[Data provided]:
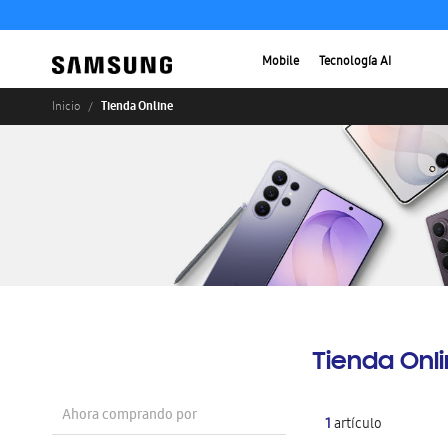
Mobile
Tecnología AI
Tienda Online
Inicio
Tienda Onl
Ahora comprando por
1
artículo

[Your goal]:
No line should appear in the answer except those from the one containing "Tienda Online" through the last line of the listing, each retyped exactly.

[Output for this exercise]:
Tienda Online
Inicio
Tienda Onl
Ahora comprando por
1
artículo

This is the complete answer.